И «Где твои родители?».

Но капитан Гард ничего такого спрашивать не стал. А спросил только:

– Лисель-галсовые узлы вязать умеешь?

Мэтт кивнул.

Капитан долго разглядывал его. А затем кинул ему трос:

– Покажи.

Мэтт показал.

Капитан кивнул.

– Годится. Я хозяин катера и заплачу тебе пятнадцать процентов с выручки. И отдам один сэндвич с тунцом, если хочешь, – сам готовил, надеюсь, ты любишь помидоры, соленые огурцы и майонез. Еще есть брауни, но их я тоже сам испек, получилось не ахти, и орехов не кладу, терпеть не могу орехи. Ставлю четыре ряда по шесть ловушек вон там, где река Нью-Медоус впадает в залив. Ставлю в паре километров от берега. Вот там сапоги. По дороге соединишь ловушки в связки. А потом… перчатки лежат там. Нет, во-он там лежат, видишь? Слушай в оба уха. Вот и вся премудрость. Возьму тебя на работу, если хочешь.

Капитан Гард поправил кепку и повернулся к мотору.

Мэтт переобулся в резиновые сапоги.

– Займись кормовым швартовом! – крикнул через плечо капитан Гард.

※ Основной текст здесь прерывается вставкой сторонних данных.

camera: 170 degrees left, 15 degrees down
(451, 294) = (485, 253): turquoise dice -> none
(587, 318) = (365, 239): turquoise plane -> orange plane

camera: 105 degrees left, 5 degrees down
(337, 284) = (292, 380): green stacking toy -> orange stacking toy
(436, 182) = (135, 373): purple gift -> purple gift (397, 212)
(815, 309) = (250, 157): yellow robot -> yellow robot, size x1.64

Мэтт занялся кормовым швартовом.

– И носовым.

Мэтт прошел на нос катера, занялся носовым швартовом.

– Отчаливай! – крикнул капитан Гард, но Мэтт уже оттолкнул катер от причала. Следующие пять часов оба не проронили ни слова.

«Одинокий волк», тарахтя, шел вдоль холмистого берега, из-за горизонта уже высовывалась макушка солнца. Если бы Мэтт глянул на дом миссис Макнокатер на краю обрыва – они как раз проплывали мимо, – то, наверное, заметил бы свет в окнах, а может, и саму миссис Макнокатер с биноклем на террасе; правда, в сумерках она все равно не разглядела бы Мэтта. «Волк» пропыхтел мимо с аккуратным штабелем ловушек на палубе, иногда чихая и кашляя: и мотор, и сам катер были уже немолоды. Пока Мэтт привязывал лисель-галсовыми узлами буйки к ловушкам, полуостров остался позади и катер вышел из залива в Атлантический океан; ветер там дул холодный и брызгами кидался, но ничего, терпимо. Солнце только-только начинало взбираться на небо, и вода была черно-синей.

Капитан Гард и Мэтт действовали слаженно, словно проработали вместе всю жизнь. Мэтт привязал к ловушкам тросы, к каждой отдельно, а потом надел желтые резиновые перчатки и положил в ловушки приманку – снулую треску; когда все было готово, капитан сбавил ход, развернул катер носом к ветру. Кивнул Мэтту – дескать, начинай, и тогда Мэтт проверил, крепко ли привязан к ловушке буй, столкнул с кормы первую ловушку, следом вторую, а капитан помог столкнуть остальные четыре: течение давит на трос, и связка ловушек каждую секунду утяжеляется. Капитан вернулся к штурвалу, развернул катер, отошел подальше, снова встал носом к ветру, и еще одна связка из шести ловушек бухнулась в море.

Закончили лишь в начале одиннадцатого утра, капитан вернулся на корму, уселся, вытянул ноги.

– Залив хорошо знаешь?

Мэтт кивнул.

Капитан нахлобучил кепку на глаза.

– Прокати-ка меня по заливу. Только ни на что не натыкайся.

И Мэтт начал управлять катером. Обогнул остров Чебиг, двинулся к Малому Французскому острову и к Бастину, прошел мимо Свинки с Поросятами – подойти к ним поближе можно только по высокой воде, в разгар прилива, – а оттуда к Верхней Гусыне, а оттуда мимо островов Гусята снова вышел в океан, а потом проделал долгий путь к острову Китобоец, а оттуда к острову Стокман, и вода была синяя-синяя, а небо – еще синее, и если бы капитан не закрывал кепкой глаза, то заметил бы, что лицо у Мэтта почти счастливое.

У подветренного берега Стокмана встали на якорь, и «Волк» беспечно закачался на невысоких волнах. Капитан открыл сумку-холодильник, достал завернутые в бумагу сэндвичи с тунцом – Мэтт, развернув свой, выбросил помидоры и огурцы за борт и сразу оценил, до чего же капитан любит майонез. Запивали водой – Мэтт выпил почти всю бутылку, потому что капитанский брауни был почти несъедобный, не то что у миссис Макнокатер.